Model	Size	License	llamafile	other quants
LLaMA 3.2 1B Instruct	1.11 GB	LLaMA 3.2	Llama-3.2-1B-Instruct.Q6_K.llamafile	See HF repo
LLaMA 3.2 3B Instruct	2.62 GB	LLaMA 3.2	Llama-3.2-3B-Instruct.Q6_K.llamafile	See HF repo
LLaMA 3.1 8B Instruct	5.23 GB	LLaMA 3.1	Llama-3.1-8B-Instruct.Q4_K_M.llamafile	See HF repo
Gemma 3 1B Instruct	1.32 GB	Gemma 3	gemma-3-1b-it.Q6_K.llamafile	See HF repo
Gemma 3 4B Instruct	3.50 GB	Gemma 3	gemma-3-4b-it.Q6_K.llamafile	See HF repo
Gemma 3 12B Instruct	7.61 GB	Gemma 3	gemma-3-12b-it.Q4_K_M.llamafile	See HF repo
QwQ 32B	7.61 GB	Apache 2.0	Qwen_QwQ-32B-Q4_K_M.llamafile	See HF repo
R1 Distill Qwen 14B	9.30 GB	MIT	DeepSeek-R1-Distill-Qwen-14B-Q4_K_M	See HF repo
R1 Distill Llama 8B	5.23 GB	MIT	DeepSeek-R1-Distill-Llama-8B-Q4_K_M	See HF repo
LLaVA 1.5	3.97 GB	LLaMA 2	llava-v1.5-7b-q4.llamafile	See HF repo
Mistral-7B-Instruct v0.3	4.42 GB	Apache 2.0	mistral-7b-instruct-v0.3.Q4_0.llamafile	See HF repo
Granite 3.2 8B Instruct	5.25 GB	Apache 2.0	granite-3.2-8b-instruct-Q4_K_M.llamafile	See HF repo
Phi-3-mini-4k-instruct	7.67 GB	Apache 2.0	Phi-3-mini-4k-instruct.F16.llamafile	See HF repo
Mixtral-8x7B-Instruct	30.03 GB	Apache 2.0	mixtral-8x7b-instruct-v0.1.Q5_K_M.llamafile	See HF repo
OLMo-7B	5.68 GB	Apache 2.0	OLMo-7B-0424.Q6_K.llamafile	See HF repo
Text Embedding Models
E5-Mistral-7B-Instruct	5.16 GB	MIT	e5-mistral-7b-instruct-Q5_K_M.llamafile	See HF repo
mxbai-embed-large-v1	0.7 GB	Apache 2.0	mxbai-embed-large-v1-f16.llamafile	See HF Repo

Here is an example for the Mistral command-line llamafile:

./mistral-7b-instruct-v0.2.Q5_K_M.llamafile --temp 0.7 -p '[INST]Write a story about llamas[/INST]'

And here is an example for WizardCoder-Python command-line llamafile:

./wizardcoder-python-13b.llamafile --temp 0 -e -r '```\n' -p '```c\nvoid *memcpy_sse2(char *dst, const char *src, size_t size) {\n'

And here's an example for the LLaVA command-line llamafile:

./llava-v1.5-7b-q4.llamafile --temp 0.2 --image lemurs.jpg -e -p '### User: What do you see?\n### Assistant:'

As before, macOS, Linux, and BSD users will need to use the "chmod" command to grant execution permissions to the file before running these llamafiles for the first time.

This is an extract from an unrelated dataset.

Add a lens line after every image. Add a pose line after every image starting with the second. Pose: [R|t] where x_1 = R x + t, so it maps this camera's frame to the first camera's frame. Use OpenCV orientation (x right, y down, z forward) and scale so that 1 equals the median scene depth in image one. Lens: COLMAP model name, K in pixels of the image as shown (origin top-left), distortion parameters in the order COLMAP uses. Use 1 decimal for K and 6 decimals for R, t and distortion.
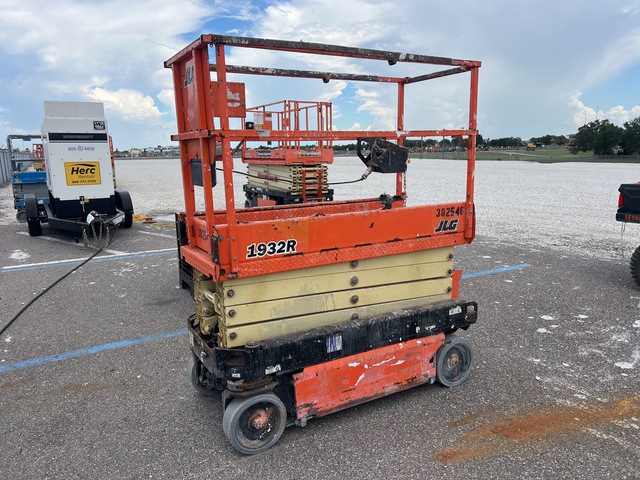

Unfortunately, Windows users cannot make use of many of these example llamafiles because Windows has a maximum executable file size of 4GB, and all of these examples exceed that size. (The LLaVA llamafile works on Windows because it is 30MB shy of the size limit.) But don't lose heart: llamafile allows you to use external weights; this is described later in this document.

Having trouble? See the Troubleshooting page.

A note about models

The example llamafiles provided above should not be interpreted as endorsements or recommendations of specific models, licenses, or data sets on the part of Mozilla.